HORAS EXTRAS. BANCÁRIO. EXERCÍCIO DE CARGO DE CONFIANÇA. ENQUADRAMENTO NO ART. 224, § 2º, DA CLT. ÓBICE DA SÚMULA 102, I, DO TST
O sindicato substituto questionava o enquadramento dos supervisores de canal da Caixa Econômica Federal no art. 224, §2º, da CLT (cargo de confiança bancário com jornada de 8h), pleiteando o pagamento da 7ª e 8ª horas como extras. O acórdão regional reconheceu a fidúcia diferenciada do cargo com base em prova testemunhal e documental, e o TST aplicou o óbice da Súmula 102, I, por se tratar de matéria insuscetível de reexame em instância extraordinária.

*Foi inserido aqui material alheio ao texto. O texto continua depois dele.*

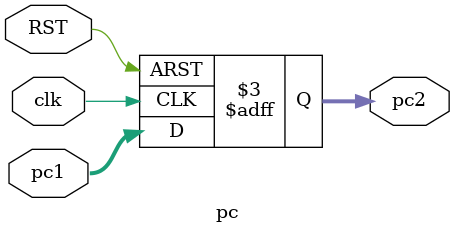
<source format=v>
`timescale 1ns / 1ps

module pc(
    input clk,
    input RST,
    input [31:0]pc1,
    output reg [31:0]pc2
    );
always @ (posedge RST or posedge clk)
    begin 
    if(RST == 1)
        pc2 <= 0;
    else
        pc2 <= pc1;
    end
endmodule

</source>
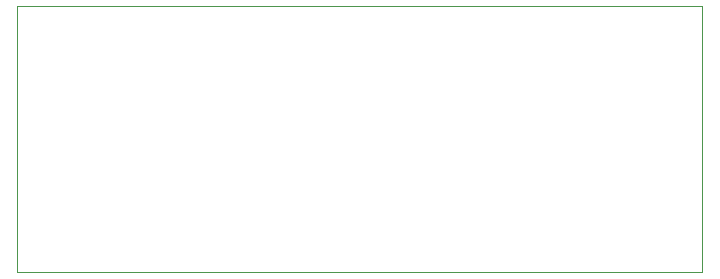
<source format=gbr>
%TF.GenerationSoftware,KiCad,Pcbnew,(6.0.8)*%
%TF.CreationDate,2022-11-19T23:45:32+04:00*%
%TF.ProjectId,MC34063_Buck_Rev3,4d433334-3036-4335-9f42-75636b5f5265,rev?*%
%TF.SameCoordinates,Original*%
%TF.FileFunction,Profile,NP*%
%FSLAX46Y46*%
G04 Gerber Fmt 4.6, Leading zero omitted, Abs format (unit mm)*
G04 Created by KiCad (PCBNEW (6.0.8)) date 2022-11-19 23:45:32*
%MOMM*%
%LPD*%
G01*
G04 APERTURE LIST*
%TA.AperFunction,Profile*%
%ADD10C,0.050000*%
%TD*%
G04 APERTURE END LIST*
D10*
X177000000Y-46500000D02*
X177000000Y-69000000D01*
X177000000Y-69000000D02*
X119000000Y-69000000D01*
X119000000Y-69000000D02*
X119000000Y-46500000D01*
X119000000Y-46500000D02*
X177000000Y-46500000D01*
M02*

</source>
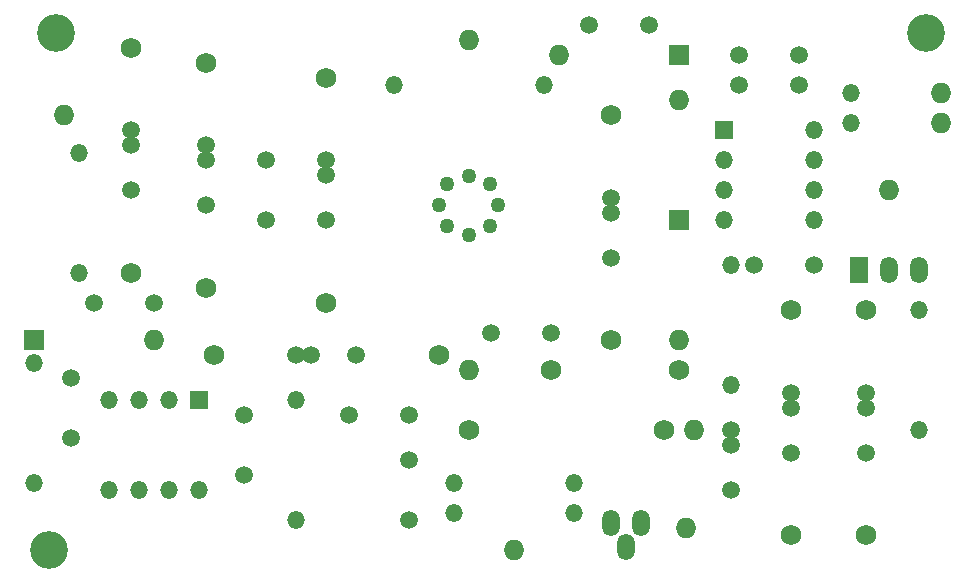
<source format=gbl>
G04 (created by PCBNEW (22-Jun-2014 BZR 4027)-stable) date Sat 16 Dec 2017 05:21:26 AM CST*
%MOIN*%
G04 Gerber Fmt 3.4, Leading zero omitted, Abs format*
%FSLAX34Y34*%
G01*
G70*
G90*
G04 APERTURE LIST*
%ADD10C,0.00590551*%
%ADD11C,0.125984*%
%ADD12C,0.05*%
%ADD13C,0.059*%
%ADD14O,0.059X0.059*%
%ADD15R,0.059X0.059*%
%ADD16R,0.069X0.069*%
%ADD17O,0.069X0.069*%
%ADD18O,0.059X0.0885*%
%ADD19R,0.059X0.0885*%
%ADD20C,0.069*%
G04 APERTURE END LIST*
G54D10*
G54D11*
X63750Y-31500D03*
X63500Y-48750D03*
X92750Y-31500D03*
G54D12*
X76792Y-36542D03*
X78207Y-36542D03*
X78489Y-37250D03*
X77500Y-36260D03*
X78207Y-37957D03*
X77500Y-38239D03*
X76792Y-37957D03*
X76510Y-37250D03*
G54D13*
X71750Y-42250D03*
X73750Y-42250D03*
X72250Y-42250D03*
X66250Y-34750D03*
X66250Y-36750D03*
X66250Y-35250D03*
X68750Y-35250D03*
X68750Y-37250D03*
X68750Y-35750D03*
X82250Y-37000D03*
X82250Y-39000D03*
X82250Y-37500D03*
X72750Y-35750D03*
X72750Y-37750D03*
X72750Y-36250D03*
G54D14*
X90250Y-33500D03*
X90250Y-34500D03*
X64500Y-39500D03*
X64500Y-35500D03*
X63000Y-46500D03*
X63000Y-42500D03*
X92500Y-40750D03*
X92500Y-44750D03*
X71750Y-43750D03*
X71750Y-47750D03*
X81000Y-46500D03*
X77000Y-46500D03*
X77000Y-47500D03*
X81000Y-47500D03*
X86250Y-39250D03*
X86250Y-43250D03*
G54D15*
X86000Y-34750D03*
G54D14*
X86000Y-35750D03*
X86000Y-36750D03*
X86000Y-37750D03*
X89000Y-37750D03*
X89000Y-36750D03*
X89000Y-34750D03*
X89000Y-35750D03*
G54D15*
X68500Y-43750D03*
G54D14*
X67500Y-43750D03*
X66500Y-43750D03*
X65500Y-43750D03*
X65500Y-46750D03*
X66500Y-46750D03*
X68500Y-46750D03*
X67500Y-46750D03*
G54D16*
X84500Y-32250D03*
G54D17*
X80500Y-32250D03*
G54D16*
X84500Y-37750D03*
G54D17*
X84500Y-33750D03*
G54D16*
X63000Y-41750D03*
G54D17*
X67000Y-41750D03*
G54D13*
X65000Y-40500D03*
X67000Y-40500D03*
X73500Y-44250D03*
X75500Y-44250D03*
X64250Y-43000D03*
X64250Y-45000D03*
X81500Y-31250D03*
X83500Y-31250D03*
X70750Y-35750D03*
X70750Y-37750D03*
X86500Y-33250D03*
X88500Y-33250D03*
X88500Y-32250D03*
X86500Y-32250D03*
X87000Y-39250D03*
X89000Y-39250D03*
X80250Y-41500D03*
X78250Y-41500D03*
X75500Y-47750D03*
X75500Y-45750D03*
X70000Y-46250D03*
X70000Y-44250D03*
G54D18*
X91500Y-39397D03*
X92500Y-39397D03*
G54D19*
X90500Y-39397D03*
G54D17*
X84750Y-48000D03*
X93250Y-34500D03*
X91500Y-36750D03*
X79000Y-48750D03*
X77500Y-31750D03*
X77500Y-42750D03*
X84500Y-41750D03*
X64000Y-34250D03*
X93250Y-33500D03*
G54D18*
X83250Y-47852D03*
X82750Y-48647D03*
X82250Y-47852D03*
G54D14*
X75000Y-33250D03*
X80000Y-33250D03*
G54D20*
X80250Y-42750D03*
X84500Y-42750D03*
X77500Y-44750D03*
X84000Y-44750D03*
G54D17*
X85000Y-44750D03*
G54D13*
X86250Y-44750D03*
X86250Y-46750D03*
X86250Y-45250D03*
X88250Y-43500D03*
X88250Y-45500D03*
X88250Y-44000D03*
X90750Y-43500D03*
X90750Y-45500D03*
X90750Y-44000D03*
G54D20*
X66250Y-32000D03*
X66250Y-39500D03*
X68750Y-32500D03*
X68750Y-40000D03*
X90750Y-40750D03*
X90750Y-48250D03*
X88250Y-40750D03*
X88250Y-48250D03*
X82250Y-34250D03*
X82250Y-41750D03*
X72750Y-33000D03*
X72750Y-40500D03*
X69000Y-42250D03*
X76500Y-42250D03*
M02*

</source>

A configuração do exercício de cargo de confiança nos termos do art. 224, §2º, da CLT depende da prova das reais atribuições do empregado, sendo insuscetível de exame em recurso de revista conforme Súmula 102, I, do TST; alegações recursais que contrariam o quadro fático soberanamente fixado pelo Regional demandam revolvimento probatório vedado na esfera extraordinária.
Numero do Processo
Ag-AIRR-1275-67.2017.5.09.0242
Classe Processual
Ag-AIRR
Relator(a)
morgana de almeida
Órgão Julgador
5ª Turma
Data do Julgamento
03 de novembro de 2026
Data da Publicação
10 de março de 2026
Decisão Original
AGRAVO EM AGRAVO DE INSTRUMENTO EM RECURSO DE REVISTA. ACÓRDÃO REGIONAL PUBLICADO NA VIGÊNCIA DA LEI Nº 13.467/2017. HORAS EXTRAS. BANCÁRIO. EXERCÍCIO DE CARGO DE CONFIANÇA. ENQUADRAMENTO NO ART. 224, § 2º, DA CLT. ÓBICE DA SÚMULA 102, I, DO TST. TRANSCENDÊNCIA NÃO RECONHECIDA . 1. No presente caso, está delineado no acórdão regional que os substituídos ocupantes do cargo "supervisor de canal" exerciam atividades com fidúcia diferenciada em relação aos demais funcionários, nos termos do art. 224, §2º, da CLT. Ressaltou que "houve prova suficiente de que o cargo se encontra em posição mais elevada na hierarquia da reclamada, de maior responsabilidade e complexidade, com atribuição de médios poderes e fidúcia". 2. Nesse cenário, aplicável o entendimento consubstanciado na Súmula 102, I, desta Corte, que estabelece que "a configuração, ou não, do exercício da função de confiança a que se refere o art. 224, § 2º, da CLT, dependente da prova das reais atribuições do empregado, é insuscetível de exame mediante recurso de revista ou de embargos". 3. As alegações recursais da parte, no sentido de que as atribuições não permitem o enquadramento na hipótese do art. 224, § 2º, da CLT contrariam frontalmente o quadro fático delineado no acórdão regional. Desse modo, o acolhimento de suas pretensões demandaria necessariamente o reexame do acervo probatório, procedimento vedado nesta esfera extraordinária. Mantém-se a decisão recorrida. Agravo conhecido e desprovido. (Ag-AIRR-1275-67.2017.5.09.0242, 5ª Turma, Relatora Ministra Morgana de Almeida, DEJT 16/03/2026).